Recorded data
--*--

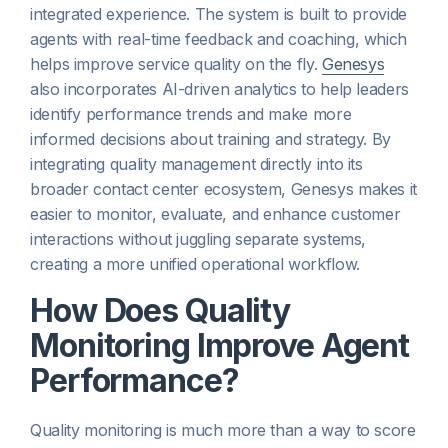
integrated experience. The system is built to provide
agents with real-time feedback and coaching, which
helps improve service quality on the fly.
Genesys
also incorporates AI-driven analytics to help leaders
identify performance trends and make more
informed decisions about training and strategy. By
integrating quality management directly into its
broader contact center ecosystem, Genesys makes it
easier to monitor, evaluate, and enhance customer
interactions without juggling separate systems,
creating a more unified operational workflow.
How Does Quality
Monitoring Improve Agent
Performance?
Quality monitoring is much more than a way to score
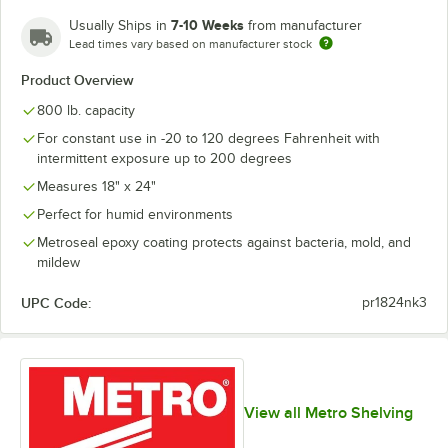
7-10 Weeks
Usually Ships in
from manufacturer
Lead times vary based on manufacturer stock
Product Overview
800 lb. capacity
For constant use in -20 to 120 degrees Fahrenheit with
intermittent exposure up to 200 degrees
Measures 18" x 24"
Perfect for humid environments
Metroseal epoxy coating protects against bacteria, mold, and
mildew
UPC Code:
pr1824nk3
View all Metro Shelving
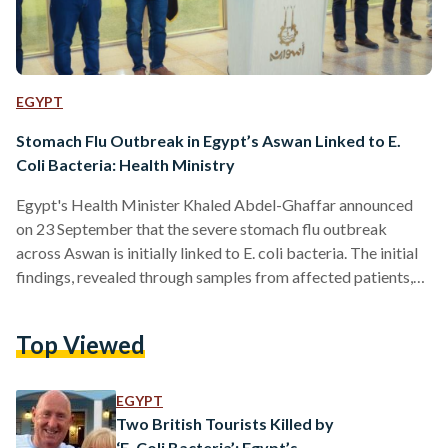
EGYPT
Stomach Flu Outbreak in Egypt’s Aswan Linked to E.
Coli Bacteria: Health Ministry
Egypt's Health Minister Khaled Abdel-Ghaffar announced
on 23 September that the severe stomach flu outbreak
across Aswan is initially linked to E. coli bacteria. The initial
findings, revealed through samples from affected patients,
come a week after residents voiced concerns over Aswan’s
water reservoirs being contaminated — typically how the E.
Top Viewed
coli is spread. The outbreak has led to a surge in hospital
visits across Aswan with about 648 individuals requiring
medical treatment, presenting symptoms such as diarrhea
EGYPT
and vomiting.…
Two British Tourists Killed by
‘E. Coli Bacteria’: Egypt’s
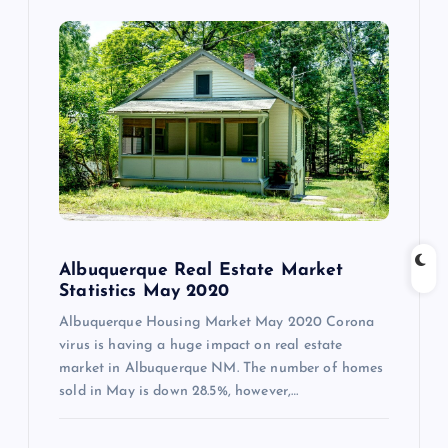
Albuquerque Real Estate Market
Statistics May 2020
Albuquerque Housing Market May 2020 Corona
virus is having a huge impact on real estate
market in Albuquerque NM. The number of homes
sold in May is down 28.5%, however,…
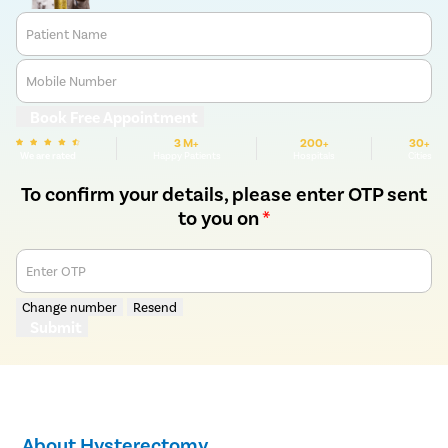
Patient Name
Mobile Number
Book Free Appointment
3 M+
200+
30+
We are rated
Happy Patients
Hospitals
Cities
To confirm your details, please enter OTP sent
to you on
*
Enter OTP
Change number
Resend
Submit
About Hysterectomy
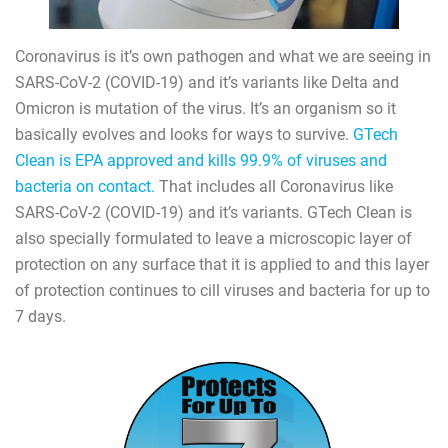
Coronavirus is it’s own pathogen and what we are seeing in
SARS-CoV-2 (COVID-19) and it’s variants like Delta and
Omicron is mutation of the virus. It’s an organism so it
basically evolves and looks for ways to survive.
GTech
Clean is EPA approved and kills 99.9% of viruses and
bacteria on contact.
That includes all Coronavirus like
SARS-CoV-2 (COVID-19) and it’s variants. GTech Clean is
also specially formulated to leave a microscopic layer of
protection on any surface that it is applied to and this layer
of protection continues to cill viruses and bacteria for up to
7 days.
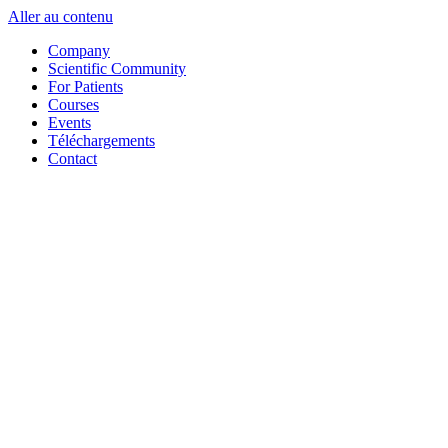
Aller au contenu
Company
Scientific Community
For Patients
Courses
Events
Téléchargements
Contact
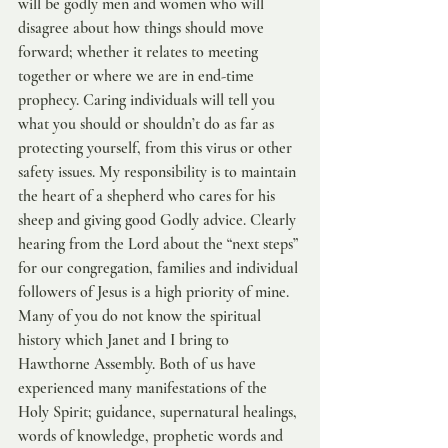
will be godly men and women who will 
disagree about how things should move 
forward; whether it relates to meeting 
together or where we are in end-time 
prophecy. Caring individuals will tell you 
what you should or shouldn’t do as far as 
protecting yourself, from this virus or other 
safety issues. My responsibility is to maintain 
the heart of a shepherd who cares for his 
sheep and giving good Godly advice. Clearly 
hearing from the Lord about the “next steps” 
for our congregation, families and individual 
followers of Jesus is a high priority of mine. 
Many of you do not know the spiritual 
history which Janet and I bring to 
Hawthorne Assembly. Both of us have 
experienced many manifestations of the 
Holy Spirit; guidance, supernatural healings, 
words of knowledge, prophetic words and 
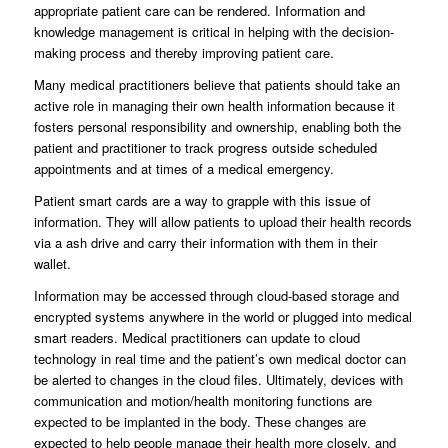
appropriate patient care can be rendered. Information and
knowledge management is critical in helping with the decision-
making process and thereby improving patient care.
Many medical practitioners believe that patients should take an
active role in managing their own health information because it
fosters personal responsibility and ownership, enabling both the
patient and practitioner to track progress outside scheduled
appointments and at times of a medical emergency.
Patient smart cards are a way to grapple with this issue of
information. They will allow patients to upload their health records
via a ash drive and carry their information with them in their
wallet.
Information may be accessed through cloud-based storage and
encrypted systems anywhere in the world or plugged into medical
smart readers. Medical practitioners can update to cloud
technology in real time and the patient’s own medical doctor can
be alerted to changes in the cloud files. Ultimately, devices with
communication and motion/health monitoring functions are
expected to be implanted in the body. These changes are
expected to help people manage their health more closely, and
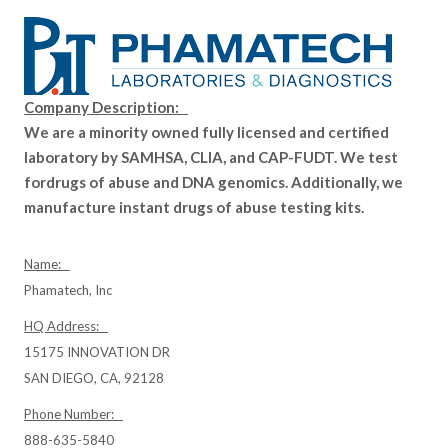
Company Description:
We are a minority owned fully licensed and certified
laboratory by SAMHSA, CLIA, and CAP-FUDT. We test
fordrugs of abuse and DNA genomics. Additionally, we
manufacture instant drugs of abuse testing kits.
Name:
Phamatech, Inc
HQ Address:
15175 INNOVATION DR
SAN DIEGO, CA, 92128
Phone Number:
888-635-5840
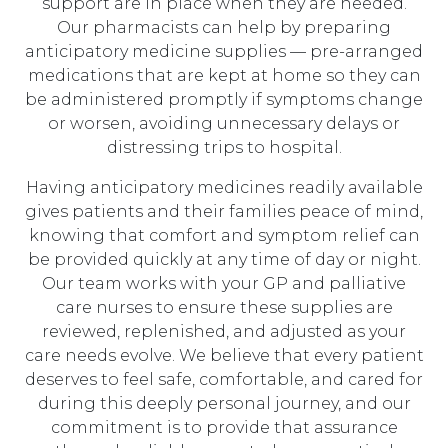
support are in place when they are needed.
Our pharmacists can help by preparing
anticipatory medicine supplies — pre-arranged
medications that are kept at home so they can
be administered promptly if symptoms change
or worsen, avoiding unnecessary delays or
distressing trips to hospital.
Having anticipatory medicines readily available
gives patients and their families peace of mind,
knowing that comfort and symptom relief can
be provided quickly at any time of day or night.
Our team works with your GP and palliative
care nurses to ensure these supplies are
reviewed, replenished, and adjusted as your
care needs evolve. We believe that every patient
deserves to feel safe, comfortable, and cared for
during this deeply personal journey, and our
commitment is to provide that assurance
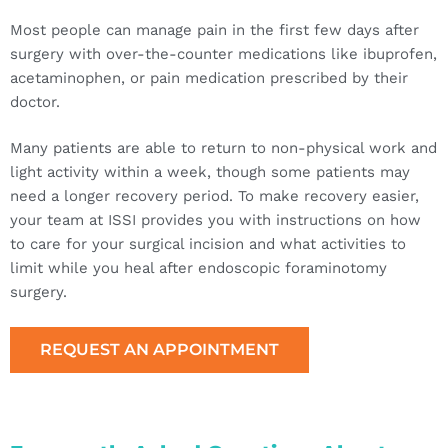
Most people can manage pain in the first few days after
surgery with over-the-counter medications like ibuprofen,
acetaminophen, or pain medication prescribed by their
doctor.
Many patients are able to return to non-physical work and
light activity within a week, though some patients may
need a longer recovery period. To make recovery easier,
your team at ISSI provides you with instructions on how
to care for your surgical incision and what activities to
limit while you heal after endoscopic foraminotomy
surgery.
REQUEST AN APPOINTMENT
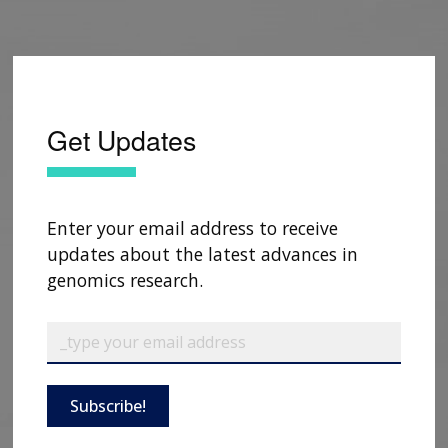
Get Updates
Enter your email address to receive
updates about the latest advances in
genomics research.
Subscribe!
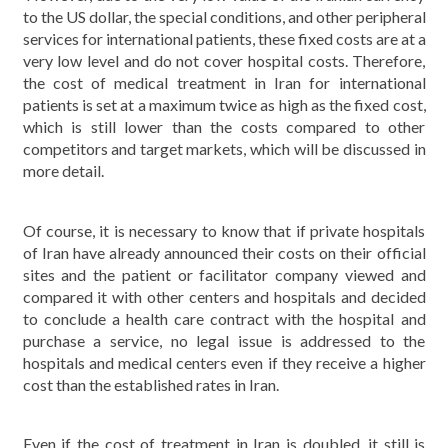
to the US dollar, the special conditions, and other peripheral
services for international patients, these fixed costs are at a
very low level and do not cover hospital costs. Therefore,
the cost of medical treatment in Iran for international
patients is set at a maximum twice as high as the fixed cost,
which is still lower than the costs compared to other
competitors and target markets, which will be discussed in
more detail.
Of course, it is necessary to know that if private hospitals
of Iran have already announced their costs on their official
sites and the patient or facilitator company viewed and
compared it with other centers and hospitals and decided
to conclude a health care contract with the hospital and
purchase a service, no legal issue is addressed to the
hospitals and medical centers even if they receive a higher
cost than the established rates in Iran.
Even if the cost of treatment in Iran is doubled, it still is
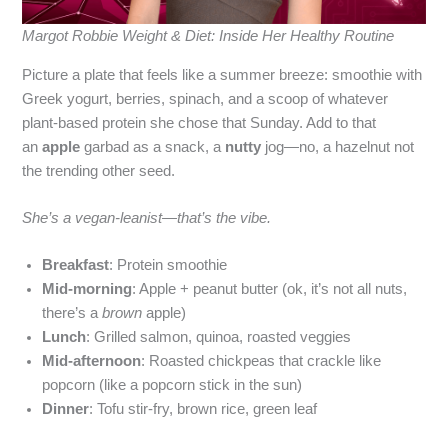
Margot Robbie Weight & Diet: Inside Her Healthy Routine
Picture a plate that feels like a summer breeze: smoothie with
Greek yogurt, berries, spinach, and a scoop of whatever
plant‑based protein she chose that Sunday. Add to that
an
apple
garbad as a snack, a
nutty
jog—no, a hazelnut not
the trending other seed.
She’s a vegan‑leanist—that’s the vibe.
Breakfast
: Protein smoothie
Mid‑morning
: Apple + peanut butter (ok, it’s not all nuts,
there’s a
brown
apple)
Lunch
: Grilled salmon, quinoa, roasted veggies
Mid‑afternoon
: Roasted chickpeas that crackle like
popcorn (like a popcorn stick in the sun)
Dinner
: Tofu stir‑fry, brown rice, green leaf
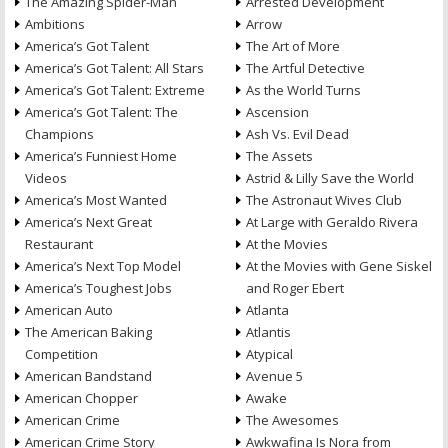
The Amazing Spider-Man
Arrested Development
Ambitions
Arrow
America’s Got Talent
The Art of More
America’s Got Talent: All Stars
The Artful Detective
America’s Got Talent: Extreme
As the World Turns
America’s Got Talent: The
Ascension
Champions
Ash Vs. Evil Dead
America’s Funniest Home
The Assets
Videos
Astrid & Lilly Save the World
America’s Most Wanted
The Astronaut Wives Club
America’s Next Great
At Large with Geraldo Rivera
Restaurant
At the Movies
America’s Next Top Model
At the Movies with Gene Siskel
America’s Toughest Jobs
and Roger Ebert
American Auto
Atlanta
The American Baking
Atlantis
Competition
Atypical
American Bandstand
Avenue 5
American Chopper
Awake
American Crime
The Awesomes
American Crime Story
Awkwafina Is Nora from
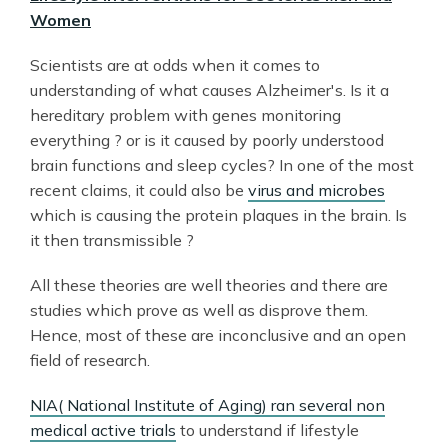
Women
Scientists are at odds when it comes to
understanding of what causes Alzheimer's. Is it a
hereditary problem with genes monitoring
everything ? or is it caused by poorly understood
brain functions and sleep cycles? In one of the most
recent claims, it could also be
virus and microbes
which is causing the protein plaques in the brain. Is
it then transmissible ?
All these theories are well theories and there are
studies which prove as well as disprove them.
Hence, most of these are inconclusive and an open
field of research.
NIA( National Institute of Aging) ran several non
medical active trials
to understand if lifestyle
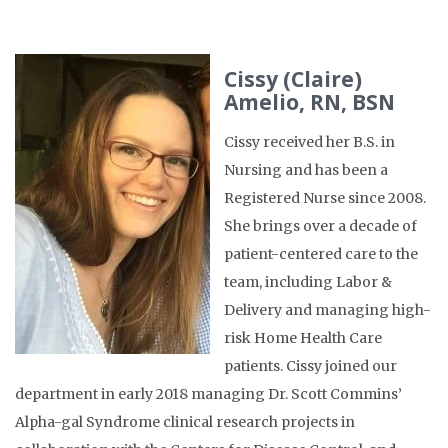
Cissy (Claire)
Amelio, RN, BSN
Cissy received her B.S. in
Nursing and has been a
Registered Nurse since 2008.
She brings over a decade of
patient-centered care to the
team, including Labor &
Delivery and managing high-
risk Home Health Care
patients. Cissy joined our
department in early 2018 managing Dr. Scott Commins’
Alpha-gal Syndrome clinical research projects in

--*--

**Aim of the exercise**
The answer must be every line of the records that holds the string "treatment".

**Problem solution**
medical treatment, presenting symptoms such as diarrhea
the cost of medical treatment in Iran for international
Even if the cost of treatment in Iran is doubled, it still is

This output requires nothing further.